TAG DER ARBEIT (mit Guido Rohm und Seraphe) "There´s no such thing as a free lunch."


Auf dem Weg in die osthessische Provinz überholte uns auf der B40, jener Verlängerung der immer noch unvollendeten A66, die die Katholikenhochburg Fulda fast mit dem Rest der Welt verbindet, eine gelbe Corvette. Morel behauptete, er habe Rohm am Steuer gesehen, doch ich glaubte ihm nicht. Guido Rohm, wie Sie wissen, liebe Leser:innen, ist ein von uns geschätzter Krimiautor (Blut ist ein Fluss, Blutschneise, Die Sorgen der Killer), der aber leider, wie viele seiner Kolleg:innen zu übermäßigem Konsum von bewusstseinserweiternden Drogen neigt, um seine manisch-depressiven Schübe in den Griff zu bekommen. Der Preis für jedes Werk, das seine Energien unmittelbar aus dem Leben schöpft, ist hoch, so auch bei Rohm. Sie, liebe Leser:innen, erinnern sich sicher an jenes gescheiterte Unternehmen, zu dem Rohm uns einst überredet hatte (Stichworte: Deutsche Raucherliga, Casino Melusine) und das nur durch Morels beherztes Eingreifen und meine bescheiden Lügenkünste ein halbwegs glimpfliches Ende nahm. 

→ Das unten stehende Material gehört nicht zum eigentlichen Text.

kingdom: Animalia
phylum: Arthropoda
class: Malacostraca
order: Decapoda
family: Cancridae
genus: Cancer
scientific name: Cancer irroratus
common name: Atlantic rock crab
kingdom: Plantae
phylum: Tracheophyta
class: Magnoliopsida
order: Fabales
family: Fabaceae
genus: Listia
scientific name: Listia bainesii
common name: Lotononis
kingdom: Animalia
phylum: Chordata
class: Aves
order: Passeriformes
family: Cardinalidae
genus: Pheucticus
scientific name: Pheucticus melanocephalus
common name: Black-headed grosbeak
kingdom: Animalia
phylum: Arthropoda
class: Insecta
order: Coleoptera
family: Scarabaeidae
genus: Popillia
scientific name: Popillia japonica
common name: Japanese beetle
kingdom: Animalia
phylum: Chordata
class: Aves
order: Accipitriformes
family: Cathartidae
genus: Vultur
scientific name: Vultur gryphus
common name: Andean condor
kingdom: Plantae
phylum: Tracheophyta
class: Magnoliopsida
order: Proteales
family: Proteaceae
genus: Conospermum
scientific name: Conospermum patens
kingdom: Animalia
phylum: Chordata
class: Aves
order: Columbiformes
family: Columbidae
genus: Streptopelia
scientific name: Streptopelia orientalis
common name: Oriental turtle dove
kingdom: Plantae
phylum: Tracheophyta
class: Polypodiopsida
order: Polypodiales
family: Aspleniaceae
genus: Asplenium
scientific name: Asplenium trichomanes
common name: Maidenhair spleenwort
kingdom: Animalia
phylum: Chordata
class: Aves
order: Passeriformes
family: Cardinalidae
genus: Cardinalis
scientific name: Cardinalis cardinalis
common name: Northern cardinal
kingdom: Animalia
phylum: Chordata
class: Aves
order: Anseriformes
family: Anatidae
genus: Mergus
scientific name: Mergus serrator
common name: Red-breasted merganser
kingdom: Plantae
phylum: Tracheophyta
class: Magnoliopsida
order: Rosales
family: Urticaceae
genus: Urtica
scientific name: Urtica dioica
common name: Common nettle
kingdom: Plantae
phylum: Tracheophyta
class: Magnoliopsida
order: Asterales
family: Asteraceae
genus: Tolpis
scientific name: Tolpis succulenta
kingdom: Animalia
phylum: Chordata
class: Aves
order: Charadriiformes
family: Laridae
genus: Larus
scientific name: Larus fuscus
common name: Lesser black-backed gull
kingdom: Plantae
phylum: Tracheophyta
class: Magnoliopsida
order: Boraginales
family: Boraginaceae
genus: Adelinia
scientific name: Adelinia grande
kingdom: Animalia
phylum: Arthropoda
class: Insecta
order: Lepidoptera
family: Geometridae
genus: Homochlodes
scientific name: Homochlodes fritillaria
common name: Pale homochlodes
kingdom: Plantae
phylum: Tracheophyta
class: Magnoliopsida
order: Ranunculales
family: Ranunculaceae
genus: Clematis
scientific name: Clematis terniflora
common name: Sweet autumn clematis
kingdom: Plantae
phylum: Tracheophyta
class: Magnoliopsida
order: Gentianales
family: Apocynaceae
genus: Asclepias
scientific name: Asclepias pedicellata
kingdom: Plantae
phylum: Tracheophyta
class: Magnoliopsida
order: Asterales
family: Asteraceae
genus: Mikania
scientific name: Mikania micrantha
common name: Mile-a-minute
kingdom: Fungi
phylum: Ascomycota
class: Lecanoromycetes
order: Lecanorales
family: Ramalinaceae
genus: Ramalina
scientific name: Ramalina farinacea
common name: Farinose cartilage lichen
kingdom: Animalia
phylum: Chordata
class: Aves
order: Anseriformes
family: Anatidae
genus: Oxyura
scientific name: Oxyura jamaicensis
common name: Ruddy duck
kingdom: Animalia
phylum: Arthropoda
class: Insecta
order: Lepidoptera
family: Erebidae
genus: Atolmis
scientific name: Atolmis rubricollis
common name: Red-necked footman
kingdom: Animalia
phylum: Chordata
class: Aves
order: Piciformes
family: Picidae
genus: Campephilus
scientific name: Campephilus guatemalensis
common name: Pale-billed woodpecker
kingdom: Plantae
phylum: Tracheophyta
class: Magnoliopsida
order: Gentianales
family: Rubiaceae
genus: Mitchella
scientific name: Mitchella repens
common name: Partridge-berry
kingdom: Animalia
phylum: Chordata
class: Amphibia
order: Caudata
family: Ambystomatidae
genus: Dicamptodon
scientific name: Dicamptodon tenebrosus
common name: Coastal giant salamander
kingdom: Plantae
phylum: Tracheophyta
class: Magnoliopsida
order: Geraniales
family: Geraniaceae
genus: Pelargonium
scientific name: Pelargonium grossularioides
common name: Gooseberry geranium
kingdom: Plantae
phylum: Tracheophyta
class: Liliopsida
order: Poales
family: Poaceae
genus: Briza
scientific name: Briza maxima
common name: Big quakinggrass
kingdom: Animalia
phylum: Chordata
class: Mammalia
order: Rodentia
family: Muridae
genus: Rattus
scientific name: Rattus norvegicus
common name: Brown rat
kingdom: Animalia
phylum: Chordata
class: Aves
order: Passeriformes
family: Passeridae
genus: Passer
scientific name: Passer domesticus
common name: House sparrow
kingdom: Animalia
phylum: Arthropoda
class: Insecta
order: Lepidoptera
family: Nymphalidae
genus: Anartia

Ich hatte also durchaus gute Gründe, nicht daran zu glauben, dass Rohm es in der Zwischenzeit zu einer Corvette gebracht haben könnte. „Er schreibt“, sagte ich, „hast du schon mal von jemandem gehört, der schreibt und reich wird?“ Morel zählte ein paar US-amerikanische Autoren auf, die mit geradezu unanständigen Vorschusszahlungen für noch ungeschriebene Romane versehen werden. „Na gut“, sagte ich, „ aber die halten sich auch an die Grundregeln für verständliche Texte mit Spannungsbogen, wie sie ihnen in den Creative Writing Workshops der Universitäten eingetrichtert werden.“ „Origineller Einstieg, klarer Plot, Identifikationsangebot.“ Morel begann zu zweifeln. Vielleicht hatte er sich doch getäuscht. „Oder das war die Corvette von Guidos neuem Verleger.“ Morels Gesicht wurde zum Fragezeichen. „Ich hab da so Gerüchte gehört.“ Mehr wollte ich nicht sagen, obwohl Morel nachbohrte. Es waren tatsächlich nur Gerüchte und die Hälfte von dem, was Leute in Chats auf Facebook behaupten, ist genau so glaubwürdig wie das, was in der Provinz im Eingangsbereich von Schlecker-Märkten erzählte wurde, bevor sie alle schlossen.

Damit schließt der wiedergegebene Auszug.